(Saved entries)
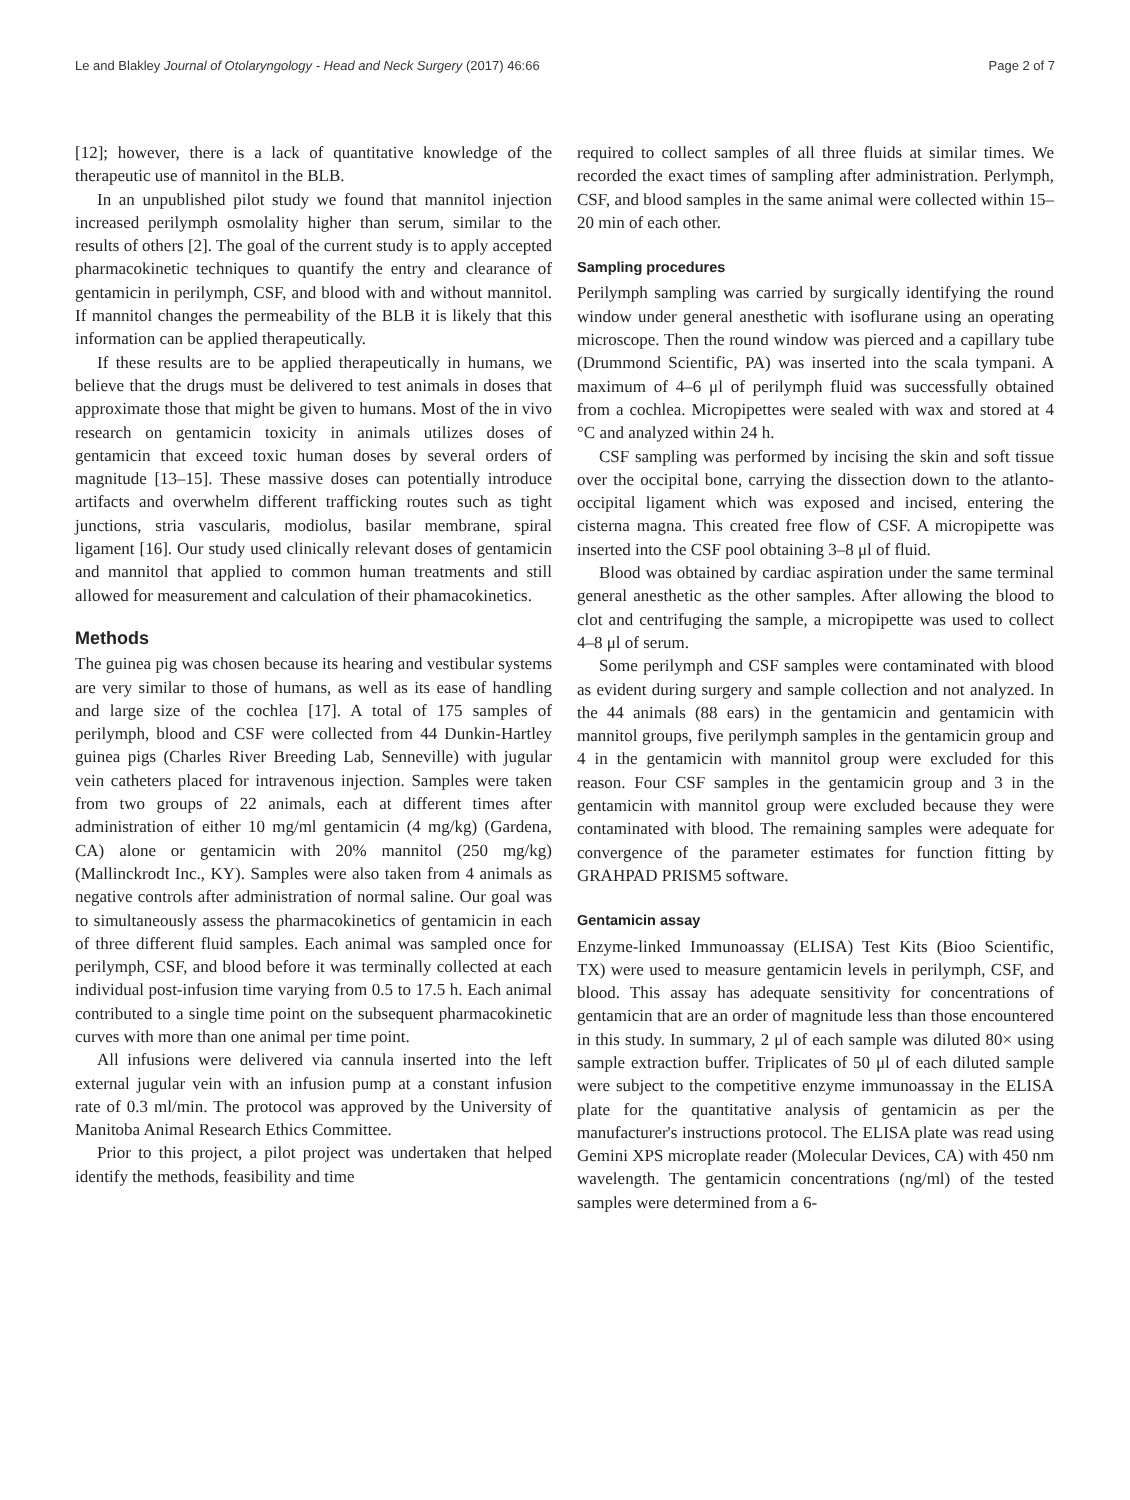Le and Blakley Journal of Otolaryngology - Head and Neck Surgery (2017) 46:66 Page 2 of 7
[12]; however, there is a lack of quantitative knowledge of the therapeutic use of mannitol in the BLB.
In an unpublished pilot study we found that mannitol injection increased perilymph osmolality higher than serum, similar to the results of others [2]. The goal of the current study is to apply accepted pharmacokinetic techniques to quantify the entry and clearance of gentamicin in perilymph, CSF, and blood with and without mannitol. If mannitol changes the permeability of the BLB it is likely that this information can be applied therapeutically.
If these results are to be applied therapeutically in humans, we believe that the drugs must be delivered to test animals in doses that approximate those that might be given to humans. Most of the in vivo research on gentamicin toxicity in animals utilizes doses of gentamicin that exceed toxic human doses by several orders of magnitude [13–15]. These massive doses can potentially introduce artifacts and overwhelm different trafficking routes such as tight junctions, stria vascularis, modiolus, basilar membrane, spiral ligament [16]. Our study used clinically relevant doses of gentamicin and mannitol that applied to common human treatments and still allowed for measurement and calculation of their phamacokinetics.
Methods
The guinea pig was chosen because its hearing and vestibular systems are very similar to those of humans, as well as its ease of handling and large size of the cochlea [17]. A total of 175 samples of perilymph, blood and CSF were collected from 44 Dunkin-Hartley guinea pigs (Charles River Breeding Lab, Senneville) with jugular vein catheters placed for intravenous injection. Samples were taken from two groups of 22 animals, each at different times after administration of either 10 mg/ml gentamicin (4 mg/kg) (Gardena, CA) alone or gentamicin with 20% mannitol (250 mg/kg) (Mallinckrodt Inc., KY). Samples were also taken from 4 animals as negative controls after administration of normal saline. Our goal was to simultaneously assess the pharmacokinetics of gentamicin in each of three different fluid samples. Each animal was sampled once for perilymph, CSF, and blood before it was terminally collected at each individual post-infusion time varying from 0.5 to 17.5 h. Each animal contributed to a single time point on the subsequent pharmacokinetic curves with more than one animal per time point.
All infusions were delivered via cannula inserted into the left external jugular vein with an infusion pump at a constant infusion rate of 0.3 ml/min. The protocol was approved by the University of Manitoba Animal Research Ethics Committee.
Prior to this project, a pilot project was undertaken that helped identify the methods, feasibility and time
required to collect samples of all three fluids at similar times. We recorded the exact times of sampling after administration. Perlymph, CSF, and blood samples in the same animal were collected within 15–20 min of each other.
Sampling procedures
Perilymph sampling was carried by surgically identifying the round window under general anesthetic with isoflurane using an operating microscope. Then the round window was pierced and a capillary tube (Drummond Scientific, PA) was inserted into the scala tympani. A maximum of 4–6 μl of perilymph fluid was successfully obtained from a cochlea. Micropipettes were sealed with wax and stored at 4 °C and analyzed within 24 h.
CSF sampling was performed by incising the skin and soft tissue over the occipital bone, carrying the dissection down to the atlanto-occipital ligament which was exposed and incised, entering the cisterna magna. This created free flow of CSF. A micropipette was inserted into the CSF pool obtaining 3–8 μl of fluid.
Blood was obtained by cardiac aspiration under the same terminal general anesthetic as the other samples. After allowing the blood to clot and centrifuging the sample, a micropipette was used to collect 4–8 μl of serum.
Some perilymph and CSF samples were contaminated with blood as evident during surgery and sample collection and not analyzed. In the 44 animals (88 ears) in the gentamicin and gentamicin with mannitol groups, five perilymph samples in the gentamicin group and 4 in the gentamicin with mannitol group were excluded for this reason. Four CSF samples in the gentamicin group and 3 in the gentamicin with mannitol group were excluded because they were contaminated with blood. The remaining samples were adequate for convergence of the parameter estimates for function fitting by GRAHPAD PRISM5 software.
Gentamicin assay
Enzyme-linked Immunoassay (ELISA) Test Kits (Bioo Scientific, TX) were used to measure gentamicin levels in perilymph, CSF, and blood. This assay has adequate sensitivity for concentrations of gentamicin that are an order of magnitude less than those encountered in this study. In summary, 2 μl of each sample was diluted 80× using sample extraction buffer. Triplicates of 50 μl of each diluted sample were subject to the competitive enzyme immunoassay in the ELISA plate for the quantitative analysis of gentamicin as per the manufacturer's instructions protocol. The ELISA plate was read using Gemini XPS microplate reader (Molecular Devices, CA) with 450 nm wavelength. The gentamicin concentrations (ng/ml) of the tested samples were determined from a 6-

...

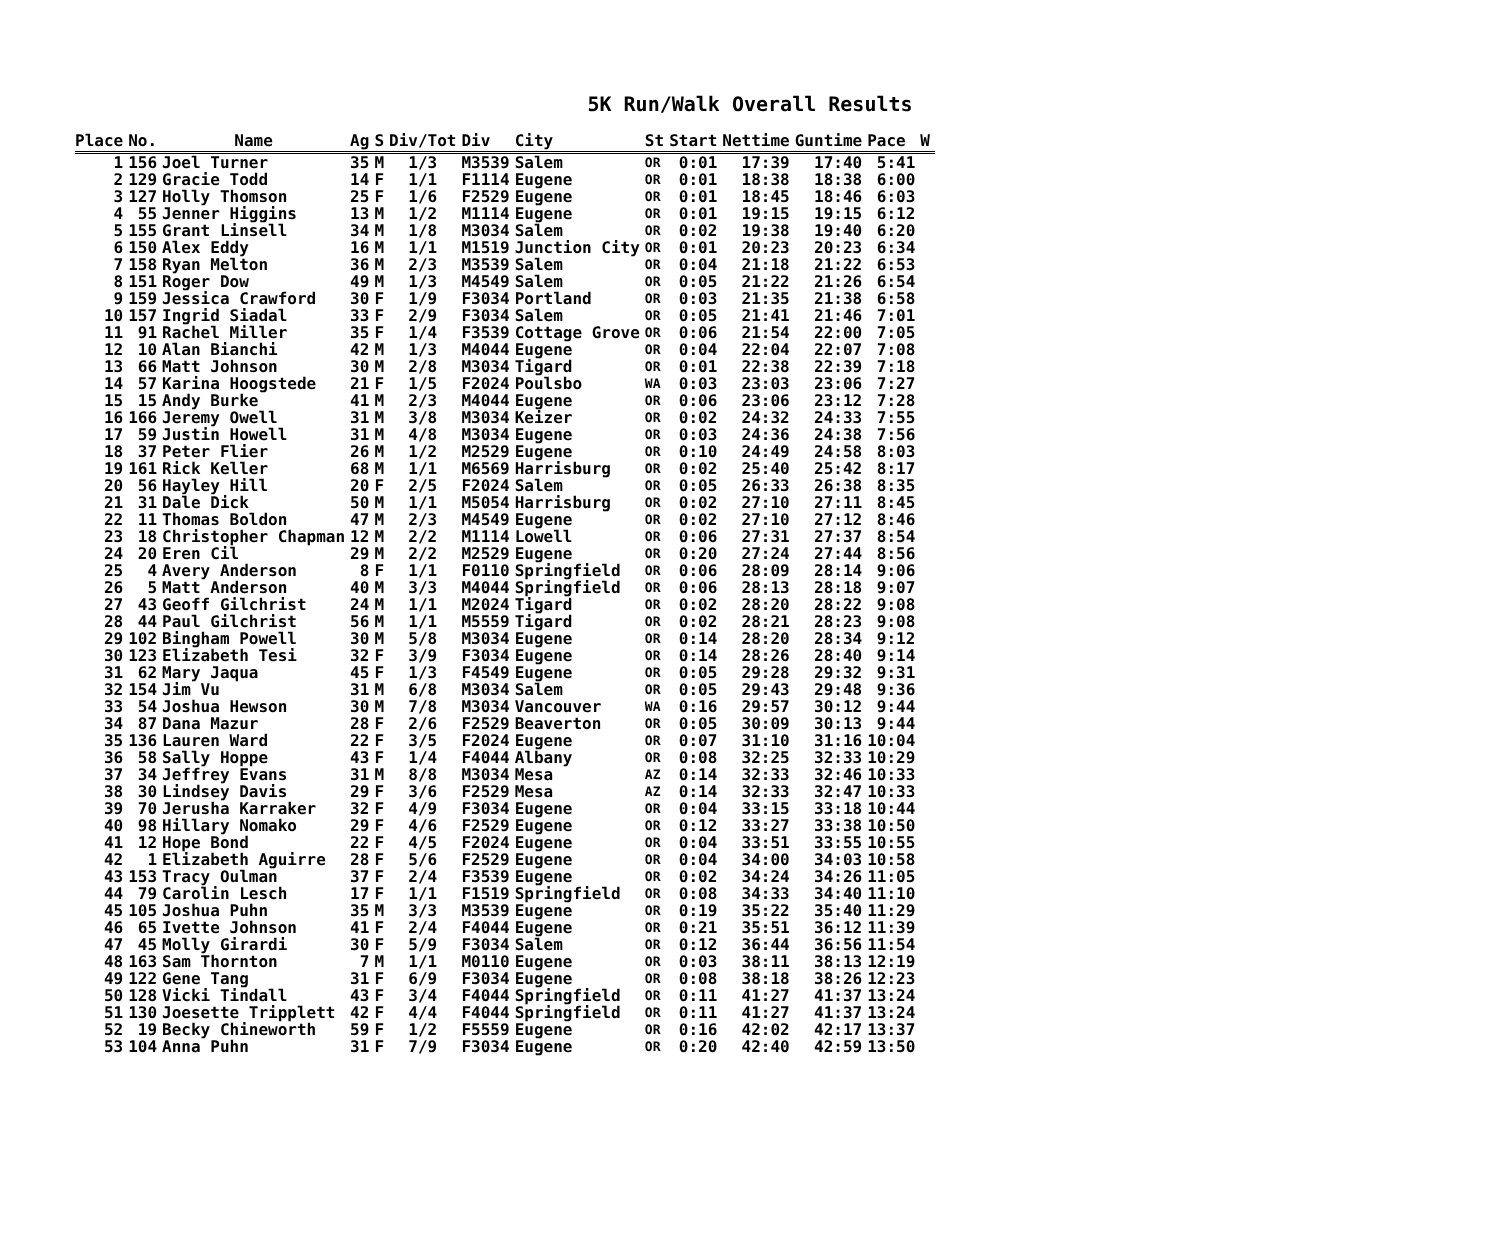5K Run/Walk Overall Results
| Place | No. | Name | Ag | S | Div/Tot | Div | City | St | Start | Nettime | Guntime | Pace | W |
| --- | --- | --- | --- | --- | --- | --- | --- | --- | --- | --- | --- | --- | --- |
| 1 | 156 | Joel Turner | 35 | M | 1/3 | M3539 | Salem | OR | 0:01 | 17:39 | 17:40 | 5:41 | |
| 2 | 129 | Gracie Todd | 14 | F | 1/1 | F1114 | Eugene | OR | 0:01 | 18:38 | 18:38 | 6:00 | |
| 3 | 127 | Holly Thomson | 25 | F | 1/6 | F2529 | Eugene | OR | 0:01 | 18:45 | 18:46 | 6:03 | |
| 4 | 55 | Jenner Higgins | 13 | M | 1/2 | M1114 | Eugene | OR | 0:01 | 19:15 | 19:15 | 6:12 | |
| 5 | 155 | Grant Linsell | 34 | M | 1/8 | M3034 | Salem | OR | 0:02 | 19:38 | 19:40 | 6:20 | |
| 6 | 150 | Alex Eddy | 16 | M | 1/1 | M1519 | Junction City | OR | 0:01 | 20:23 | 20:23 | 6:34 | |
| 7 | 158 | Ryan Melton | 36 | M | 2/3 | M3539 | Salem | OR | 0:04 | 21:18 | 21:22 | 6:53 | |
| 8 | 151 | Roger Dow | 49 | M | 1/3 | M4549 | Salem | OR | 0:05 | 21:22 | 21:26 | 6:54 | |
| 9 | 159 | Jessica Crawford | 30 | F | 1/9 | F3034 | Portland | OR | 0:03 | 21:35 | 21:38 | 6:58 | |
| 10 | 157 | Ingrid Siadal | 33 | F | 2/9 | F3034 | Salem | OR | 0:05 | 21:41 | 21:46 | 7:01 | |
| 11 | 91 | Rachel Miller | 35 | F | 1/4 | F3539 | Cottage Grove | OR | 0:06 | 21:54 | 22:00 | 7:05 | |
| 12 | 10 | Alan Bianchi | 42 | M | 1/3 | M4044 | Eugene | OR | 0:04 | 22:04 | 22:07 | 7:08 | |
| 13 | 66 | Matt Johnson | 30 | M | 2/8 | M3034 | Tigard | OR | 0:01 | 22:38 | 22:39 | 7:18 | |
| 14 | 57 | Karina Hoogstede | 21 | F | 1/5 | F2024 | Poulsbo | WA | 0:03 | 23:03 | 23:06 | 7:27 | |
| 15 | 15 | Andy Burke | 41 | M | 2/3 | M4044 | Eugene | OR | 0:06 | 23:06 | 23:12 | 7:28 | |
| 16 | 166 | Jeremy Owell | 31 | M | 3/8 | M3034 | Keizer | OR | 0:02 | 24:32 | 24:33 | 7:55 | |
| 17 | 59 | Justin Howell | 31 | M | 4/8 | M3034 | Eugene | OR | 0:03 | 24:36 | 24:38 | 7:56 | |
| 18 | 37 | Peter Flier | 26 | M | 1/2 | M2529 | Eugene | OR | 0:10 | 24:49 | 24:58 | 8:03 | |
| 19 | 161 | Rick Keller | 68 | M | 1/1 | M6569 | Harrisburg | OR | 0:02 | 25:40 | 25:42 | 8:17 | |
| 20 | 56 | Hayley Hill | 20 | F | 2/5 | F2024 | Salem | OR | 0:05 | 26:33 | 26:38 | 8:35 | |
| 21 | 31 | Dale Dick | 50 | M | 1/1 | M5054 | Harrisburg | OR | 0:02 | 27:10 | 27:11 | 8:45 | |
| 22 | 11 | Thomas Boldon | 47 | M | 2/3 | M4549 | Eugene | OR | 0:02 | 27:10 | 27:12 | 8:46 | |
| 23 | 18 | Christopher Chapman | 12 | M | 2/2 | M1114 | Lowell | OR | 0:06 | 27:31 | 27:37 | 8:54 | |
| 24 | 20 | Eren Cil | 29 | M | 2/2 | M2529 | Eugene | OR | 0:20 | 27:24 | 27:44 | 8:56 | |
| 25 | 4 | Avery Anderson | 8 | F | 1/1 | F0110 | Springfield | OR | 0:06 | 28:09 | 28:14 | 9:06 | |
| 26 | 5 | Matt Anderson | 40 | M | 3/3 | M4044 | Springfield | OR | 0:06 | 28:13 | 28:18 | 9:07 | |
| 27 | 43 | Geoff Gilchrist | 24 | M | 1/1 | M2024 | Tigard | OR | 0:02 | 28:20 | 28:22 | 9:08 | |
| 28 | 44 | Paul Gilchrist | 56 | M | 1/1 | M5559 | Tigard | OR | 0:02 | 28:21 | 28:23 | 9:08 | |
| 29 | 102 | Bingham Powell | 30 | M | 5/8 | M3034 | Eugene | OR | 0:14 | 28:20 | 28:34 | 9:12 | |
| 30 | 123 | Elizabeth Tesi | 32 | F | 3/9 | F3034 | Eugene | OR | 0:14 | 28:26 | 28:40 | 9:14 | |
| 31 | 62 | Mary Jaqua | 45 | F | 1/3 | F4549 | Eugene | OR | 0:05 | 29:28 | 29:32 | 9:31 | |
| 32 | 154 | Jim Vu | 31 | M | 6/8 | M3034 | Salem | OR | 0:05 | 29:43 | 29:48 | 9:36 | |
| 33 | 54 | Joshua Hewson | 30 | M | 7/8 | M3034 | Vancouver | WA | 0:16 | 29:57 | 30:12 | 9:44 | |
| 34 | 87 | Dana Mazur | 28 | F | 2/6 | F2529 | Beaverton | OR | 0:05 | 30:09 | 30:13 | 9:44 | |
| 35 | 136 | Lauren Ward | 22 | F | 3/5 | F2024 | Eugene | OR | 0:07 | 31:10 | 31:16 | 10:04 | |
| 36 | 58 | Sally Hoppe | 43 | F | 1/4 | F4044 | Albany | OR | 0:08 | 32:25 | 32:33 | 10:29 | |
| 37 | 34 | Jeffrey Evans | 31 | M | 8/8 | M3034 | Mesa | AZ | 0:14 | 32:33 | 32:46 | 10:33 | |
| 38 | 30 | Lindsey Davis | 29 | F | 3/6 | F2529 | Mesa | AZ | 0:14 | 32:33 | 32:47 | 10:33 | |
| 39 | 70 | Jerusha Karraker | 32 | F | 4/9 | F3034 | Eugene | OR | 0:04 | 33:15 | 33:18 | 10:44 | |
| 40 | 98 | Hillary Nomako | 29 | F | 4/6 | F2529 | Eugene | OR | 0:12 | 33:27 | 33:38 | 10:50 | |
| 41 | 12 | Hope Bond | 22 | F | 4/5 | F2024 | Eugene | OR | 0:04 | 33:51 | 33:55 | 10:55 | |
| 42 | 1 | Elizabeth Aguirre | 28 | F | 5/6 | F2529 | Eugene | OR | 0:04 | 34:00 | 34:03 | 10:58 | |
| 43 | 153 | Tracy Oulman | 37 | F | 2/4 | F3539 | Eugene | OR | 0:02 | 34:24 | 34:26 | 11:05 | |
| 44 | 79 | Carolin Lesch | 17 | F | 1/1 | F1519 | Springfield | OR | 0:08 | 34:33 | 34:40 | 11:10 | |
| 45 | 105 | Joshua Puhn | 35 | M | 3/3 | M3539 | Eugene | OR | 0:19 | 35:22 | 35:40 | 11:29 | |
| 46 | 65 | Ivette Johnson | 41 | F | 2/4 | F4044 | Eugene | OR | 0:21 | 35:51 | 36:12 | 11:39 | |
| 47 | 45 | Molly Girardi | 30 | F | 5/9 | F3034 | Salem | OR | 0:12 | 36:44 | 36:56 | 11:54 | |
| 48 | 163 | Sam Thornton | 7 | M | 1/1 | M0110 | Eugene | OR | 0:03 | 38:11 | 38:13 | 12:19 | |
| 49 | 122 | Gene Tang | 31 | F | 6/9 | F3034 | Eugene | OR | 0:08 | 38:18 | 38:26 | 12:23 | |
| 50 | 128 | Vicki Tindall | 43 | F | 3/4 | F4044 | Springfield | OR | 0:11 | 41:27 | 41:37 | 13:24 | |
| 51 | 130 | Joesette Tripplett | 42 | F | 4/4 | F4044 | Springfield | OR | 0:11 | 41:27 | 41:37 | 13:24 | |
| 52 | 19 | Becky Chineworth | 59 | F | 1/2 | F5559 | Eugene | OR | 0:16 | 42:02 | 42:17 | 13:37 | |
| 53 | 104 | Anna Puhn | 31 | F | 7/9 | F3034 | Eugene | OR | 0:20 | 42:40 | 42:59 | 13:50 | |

Exercise goal =>
Lines from the one above containing "Le and Blakley" down to the one containing "In an unpublished" should be transcribed exactly, with both ends kept and no pictures.

Answer space =>
Le and Blakley Journal of Otolaryngology - Head and Neck Surgery (2017) 46:66 Page 2 of 7
[12]; however, there is a lack of quantitative knowledge of the therapeutic use of mannitol in the BLB.
In an unpublished pilot study we found that mannitol injection increased perilymph osmolality higher than serum, similar to the results of others [2]. The goal of the current study is to apply accepted pharmacokinetic techniques to quantify the entry and clearance of gentamicin in perilymph, CSF, and blood with and without mannitol. If mannitol changes the permeability of the BLB it is likely that this information can be applied therapeutically.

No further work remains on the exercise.